--- TEXT BLOCK Enclosed Below ---

Now let’s add values for answers slot. Click on Slot Types >> LIST_OF_ANSWERS and values 1, 2, 3 and 4. Under Synonyms, add one, two, three and four. Click on Save Model.
Click on the Build link and you will see that 3 out of 4 steps are done and we are left with the final one — Endpoint.
Endpoint is a backend web service which will handle and process the requests from the skills.
Alexa skill kit supports 2 types of Endpoints –
- Amazon Lambda functions endpoint.
- HTTPS web service endpoint.
In this blog, we will look at using Amazon Lambda functions as endpoint. So let’s see how to build this endpoint and once it is ready we will come back to this 4th step to connect our AWS TRIVIA skill to the Amazon Lambda endpoint.
Step II — Creating a Lambda Function endpoint on AWS.
- Login to AWS Console.
2. In the search box, type lambda and click on the search result.
3. Select the right region.
Note: Check your AWS region. AWS Lambda only works with the Alexa Skills Kit in two regions: US East (N. Virginia) and EU (Ireland). Make sure you choose the region closest to your customers. If you choose any other region other than these 2, it will not work.
4. Click on Create function, select Blueprints and in the filter type — alexa-skill-kit-sdk-triviaskill. Select the trivia skill and click on Configure.
5. Add a name for the function — awsTriviaFunction.
If you have already created a lambda function before, you might have existing role — lambda_basic_execution. If yes, under Role, select — Choose existing role and select lambda_basic_execution. If for some reason, this role is not available, clieck on Create a custom role.

--- End of Enclosed TEXT BLOCK ---
--- EXERCISE DATA Enclosed Below ---

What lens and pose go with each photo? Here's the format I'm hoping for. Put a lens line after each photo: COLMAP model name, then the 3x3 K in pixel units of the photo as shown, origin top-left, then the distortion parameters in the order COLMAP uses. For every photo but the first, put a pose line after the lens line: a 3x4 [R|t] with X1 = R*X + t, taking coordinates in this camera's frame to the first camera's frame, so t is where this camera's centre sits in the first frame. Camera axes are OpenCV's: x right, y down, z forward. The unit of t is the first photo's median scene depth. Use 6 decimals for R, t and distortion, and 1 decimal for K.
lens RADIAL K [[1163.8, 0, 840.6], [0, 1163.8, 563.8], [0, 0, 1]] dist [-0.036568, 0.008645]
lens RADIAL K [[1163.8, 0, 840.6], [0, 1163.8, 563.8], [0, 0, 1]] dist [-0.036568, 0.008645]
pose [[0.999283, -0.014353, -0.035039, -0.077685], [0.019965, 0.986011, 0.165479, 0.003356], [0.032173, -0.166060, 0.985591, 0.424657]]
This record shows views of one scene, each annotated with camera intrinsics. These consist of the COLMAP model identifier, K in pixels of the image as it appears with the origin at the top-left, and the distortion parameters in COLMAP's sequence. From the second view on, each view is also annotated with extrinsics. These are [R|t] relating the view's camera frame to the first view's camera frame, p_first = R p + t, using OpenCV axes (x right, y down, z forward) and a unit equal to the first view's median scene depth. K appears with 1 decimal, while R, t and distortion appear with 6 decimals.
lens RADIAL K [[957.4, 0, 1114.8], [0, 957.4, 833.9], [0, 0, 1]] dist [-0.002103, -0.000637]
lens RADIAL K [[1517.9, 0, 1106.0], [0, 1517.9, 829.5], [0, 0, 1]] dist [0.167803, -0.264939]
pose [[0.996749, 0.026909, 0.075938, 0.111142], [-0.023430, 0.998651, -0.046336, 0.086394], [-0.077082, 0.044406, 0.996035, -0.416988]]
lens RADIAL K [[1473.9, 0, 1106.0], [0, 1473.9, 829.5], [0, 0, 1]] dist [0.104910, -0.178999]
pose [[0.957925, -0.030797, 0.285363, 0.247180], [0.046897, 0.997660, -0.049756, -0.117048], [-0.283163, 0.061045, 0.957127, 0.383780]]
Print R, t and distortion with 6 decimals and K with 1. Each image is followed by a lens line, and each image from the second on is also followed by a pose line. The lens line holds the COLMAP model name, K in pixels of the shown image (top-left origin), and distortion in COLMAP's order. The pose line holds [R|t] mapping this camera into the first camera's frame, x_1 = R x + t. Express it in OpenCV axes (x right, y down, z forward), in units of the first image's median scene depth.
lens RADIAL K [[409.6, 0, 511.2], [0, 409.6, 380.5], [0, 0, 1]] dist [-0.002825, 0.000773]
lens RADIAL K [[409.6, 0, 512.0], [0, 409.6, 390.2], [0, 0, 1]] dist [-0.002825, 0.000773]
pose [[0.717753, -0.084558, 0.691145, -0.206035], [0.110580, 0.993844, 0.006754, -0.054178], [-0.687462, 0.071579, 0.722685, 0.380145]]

--- End of Enclosed EXERCISE DATA ---

[ACTIVITY 1] According to the Alexa skill tutorial, in which two AWS regions does Lambda work with the Alexa Skills Kit?
[ACTIVITY 2] Please write the next few steps of the Alexa skill tutorial, starting right after its final sentence about creating a custom role.
This data has no connection to the Alexa skill tutorial.

[EXERCISE RESPONSE 1] US East (N. Virginia) and EU (Ireland).

[EXERCISE RESPONSE 2]
6. Once you do that, you will be redirected to a new page. In that, under IAM Role, select — Create a new IAM Role and in Role Name add — lambda_basic_execution and Click on Allow
Note: Make sure that your user has the required permissions to perform these operations, else you will get permission errors.
7. Once these configurations are done, click on Create Function The lambda function will be created.
Copy the ARN available on the top right corner. You will need it later in Alexa Skill Endpoint.
8. Now the next step is to add a trigger for the lambda function.
- Select AWS Skill Kit from the left menu and it will be added in the triggers list.
- Under Configure triggers, enable Skill ID verification and add your Skill ID. This will make sure that only your skill can send requests to this function.
The Skill ID is available on the Skills Dashboard in the Amazon Developer Console.
Click on Add button.
9. Once this is done, click on Save button and your lambda function is ready and configured.
Step III — Integrating Alexa Skill with Lambda function.
Now that our lambda function is ready, let’s configure the 4th point — Endpoint in our Alexa Skill.
Click on Endpoint, select AWS Lambda ARN and paste the ARN of lambda function copied earlier in the Default Region and click on Save Endpoints.
Your Alexa skill is now ready for testing.
Step IV — Testing the Alexa Skill
Click on Test tab to launch Alexa Testing Simulator. Make sure that Test is enabled for this skill. It will ask for the permission to Use your microphone. Click on Allow so that you can test it with voice commands.
You can type in your instructions or use the voice commands by holding on the mic icon. Make sure that you keep the icon pressed till you say and complete your instructions.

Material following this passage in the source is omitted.